Need idea to standardize keywords - ring tone vs ringtone

classic Classic list List threaded Threaded
5 messages Options
Reply | Threaded
Open this post in threaded view
|

Need idea to standardize keywords - ring tone vs ringtone

bbarani
This post was updated on .
I am currently using a separate core for indexing the autosuggest keywords. Everything works fine except for one issue as below.

In index I have 2 entries (these keywords are stored in a database automatically based on popularity)

ring tone
ringtone

When users type in 'r' I display both ring tone and ringtone in auto suggest list since both the keywords are indexed.

Currently I manually add the non standard keywords to the stopwords.txt file so that it doesn't get indexed.

I am trying to figure out a way to standardize common keywords (known standardized keywords) automatically.

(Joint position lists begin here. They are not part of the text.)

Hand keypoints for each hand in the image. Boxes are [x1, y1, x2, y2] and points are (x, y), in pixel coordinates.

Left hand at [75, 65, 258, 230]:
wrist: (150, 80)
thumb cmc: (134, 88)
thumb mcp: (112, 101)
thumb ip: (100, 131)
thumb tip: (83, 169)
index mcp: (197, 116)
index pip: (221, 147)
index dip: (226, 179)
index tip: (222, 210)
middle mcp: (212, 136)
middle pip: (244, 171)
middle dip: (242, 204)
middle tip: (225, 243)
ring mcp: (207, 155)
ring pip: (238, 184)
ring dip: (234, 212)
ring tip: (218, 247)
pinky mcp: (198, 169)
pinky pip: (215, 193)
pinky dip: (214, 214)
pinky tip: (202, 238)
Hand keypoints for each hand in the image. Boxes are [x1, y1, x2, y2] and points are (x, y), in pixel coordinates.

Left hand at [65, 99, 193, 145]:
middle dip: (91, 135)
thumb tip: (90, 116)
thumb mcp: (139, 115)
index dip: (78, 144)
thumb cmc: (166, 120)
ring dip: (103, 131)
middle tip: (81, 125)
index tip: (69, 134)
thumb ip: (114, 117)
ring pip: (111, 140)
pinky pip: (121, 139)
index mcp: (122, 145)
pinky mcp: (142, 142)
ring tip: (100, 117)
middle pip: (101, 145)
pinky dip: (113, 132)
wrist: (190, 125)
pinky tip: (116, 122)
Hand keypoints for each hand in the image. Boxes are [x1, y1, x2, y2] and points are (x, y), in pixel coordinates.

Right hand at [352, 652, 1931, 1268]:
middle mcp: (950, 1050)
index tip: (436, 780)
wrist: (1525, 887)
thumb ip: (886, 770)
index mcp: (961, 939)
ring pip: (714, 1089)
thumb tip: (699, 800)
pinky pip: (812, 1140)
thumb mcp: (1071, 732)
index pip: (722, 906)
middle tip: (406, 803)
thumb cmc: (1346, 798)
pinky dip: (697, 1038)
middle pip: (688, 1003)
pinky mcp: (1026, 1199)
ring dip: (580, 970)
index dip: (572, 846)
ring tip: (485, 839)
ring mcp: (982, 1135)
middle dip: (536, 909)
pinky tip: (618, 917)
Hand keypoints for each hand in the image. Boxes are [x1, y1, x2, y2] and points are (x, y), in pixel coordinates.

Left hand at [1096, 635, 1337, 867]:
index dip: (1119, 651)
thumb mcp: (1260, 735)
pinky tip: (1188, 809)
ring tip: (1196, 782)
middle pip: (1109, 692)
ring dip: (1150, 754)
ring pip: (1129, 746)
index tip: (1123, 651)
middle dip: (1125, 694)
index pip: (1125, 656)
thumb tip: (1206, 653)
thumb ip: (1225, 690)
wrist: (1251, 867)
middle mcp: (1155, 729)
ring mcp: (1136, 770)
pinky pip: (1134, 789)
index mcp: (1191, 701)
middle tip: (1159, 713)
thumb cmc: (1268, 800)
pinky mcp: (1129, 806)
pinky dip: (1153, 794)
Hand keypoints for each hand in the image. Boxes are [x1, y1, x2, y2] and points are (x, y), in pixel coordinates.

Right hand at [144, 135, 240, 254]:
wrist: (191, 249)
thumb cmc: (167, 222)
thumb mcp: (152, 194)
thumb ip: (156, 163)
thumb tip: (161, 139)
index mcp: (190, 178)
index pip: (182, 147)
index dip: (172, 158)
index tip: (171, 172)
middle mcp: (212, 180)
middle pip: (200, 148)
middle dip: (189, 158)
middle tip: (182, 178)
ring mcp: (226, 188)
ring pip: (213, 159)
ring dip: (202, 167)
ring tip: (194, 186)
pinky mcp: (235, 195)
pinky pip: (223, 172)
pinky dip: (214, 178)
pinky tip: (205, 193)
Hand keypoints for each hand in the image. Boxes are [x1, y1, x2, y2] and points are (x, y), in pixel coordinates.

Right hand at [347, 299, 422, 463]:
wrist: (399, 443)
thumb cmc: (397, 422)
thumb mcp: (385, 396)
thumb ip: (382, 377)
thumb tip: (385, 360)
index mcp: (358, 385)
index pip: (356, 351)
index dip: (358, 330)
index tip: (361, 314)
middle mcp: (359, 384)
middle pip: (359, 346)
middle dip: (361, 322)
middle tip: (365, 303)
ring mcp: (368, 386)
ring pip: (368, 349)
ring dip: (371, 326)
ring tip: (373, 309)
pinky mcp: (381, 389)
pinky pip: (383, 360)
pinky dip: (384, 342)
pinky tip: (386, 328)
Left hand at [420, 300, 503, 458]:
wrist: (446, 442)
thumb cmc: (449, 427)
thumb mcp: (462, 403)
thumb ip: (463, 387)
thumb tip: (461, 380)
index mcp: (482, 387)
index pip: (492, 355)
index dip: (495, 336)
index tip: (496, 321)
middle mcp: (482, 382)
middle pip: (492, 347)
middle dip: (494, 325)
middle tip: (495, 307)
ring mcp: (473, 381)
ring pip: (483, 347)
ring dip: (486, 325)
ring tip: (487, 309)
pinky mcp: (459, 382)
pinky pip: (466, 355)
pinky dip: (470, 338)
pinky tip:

Is there a way I can automate this?  
Reply | Threaded
Open this post in threaded view
|

Re: Need idea to standardize keywords - ring tone vs ringtone

Erick Erickson
What would automation look like? How would an automated process "know" what
to do in these cases?

But I'm somewhat confused. On the one hand you say:
bq: type in 'r' I display both ring tone and ringtone in auto suggest list

Then mention stopwords "so that it doesn't get indexed". How do those
relate?

You could always use a copyField to move things into a field that you use
for special purposes.

Best,
Erick


On Fri, Oct 25, 2013 at 1:14 PM, Developer <[hidden email]> wrote:

> I am currently using a separate core for indexing the autosuggest keywords.
> Everything works fine except for one issue as below.
>
> In index I have 2 entries
>
> ring tone
> ringtone
>
> When users type in 'r' I display both ring tone and ringtone in auto
> suggest
> list. I am trying to figure out a way to standardize common keywords (known
> standardized keywords) automatically.
>
> Currently I manually add the non standard keywords to the stopwords.txt
> file
> so that it doesn't get indexed. Is there a way I can automate this?
>
>
>
> --
> View this message in context:
> http://lucene.472066.n3.nabble.com/Need-idea-to-standardize-keywords-ring-tone-vs-ringtone-tp4097794.html
> Sent from the Solr - User mailing list archive at Nabble.com.
>
Reply | Threaded
Open this post in threaded view
|

Re: Need idea to standardize keywords - ring tone vs ringtone

bbarani
This post was updated on .
Thanks for your response Eric. Sorry for the confusion.

I currently display both 'ring tone' as well as 'ringtone' when the user types in 'r' but I am trying to figure out a way to display just 'ringtone'. As of now I just added 'ring tone' to stopwords list so that it doesn't get indexed but I am trying to figure out a way to standardize the keywords (I am thinking of even standardizing the data in database layer before passing it to SOLR  but thought of checking if there is a way to do this in SOLR itself).

I have the list of know keywords (more like synonyms) which I am trying to map against the user entered keywords.

ring tone, ringer tone => ringtone

Reply | Threaded
Open this post in threaded view
|

Re: Need idea to standardize keywords - ring tone vs ringtone

Jonathan Rochkind-2
Do you know about the Solr synonym feature?  That seems more applicable
to what you're describing then stopwords. I'd stay away from stopwords
entirely here, and try to do what you want with synonyms.

Multi-word synonyms can be tricky, I'm not entirely sure the right way
to do it for this use case. But I think the synonym feature is what you
want. Not the stopwords feature.



On 10/28/13 12:24 PM, Developer wrote:

> Thanks for your response Eric. Sorry for the confusion.
>
> I currently display both 'ring tone' as well as 'ringtone' when the user
> types in 'r' but I am trying to figure out a way to display just 'ringtone'
> hence I added 'ring tone' to stopwords list so that it doesn't get indexed.
>
> I have the list of know keywords (more like synonyms) which I am trying to
> map against the user entered keywords.
>
> ring tone, ringer tine => ringtone
>
>
>
>
>
> --
> View this message in context: http://lucene.472066.n3.nabble.com/Need-idea-to-standardize-keywords-ring-tone-vs-ringtone-tp4097794p4098103.html
> Sent from the Solr - User mailing list archive at Nabble.com.
>
Reply | Threaded
Open this post in threaded view
|

Re: Need idea to standardize keywords - ring tone vs ringtone

bbarani
I tried using synonyms but it doesn't actually change the stored text rather just the indexed value.

I need a way to change the raw value stored in SOLR. May be I should use a custom update processor to standardize the data.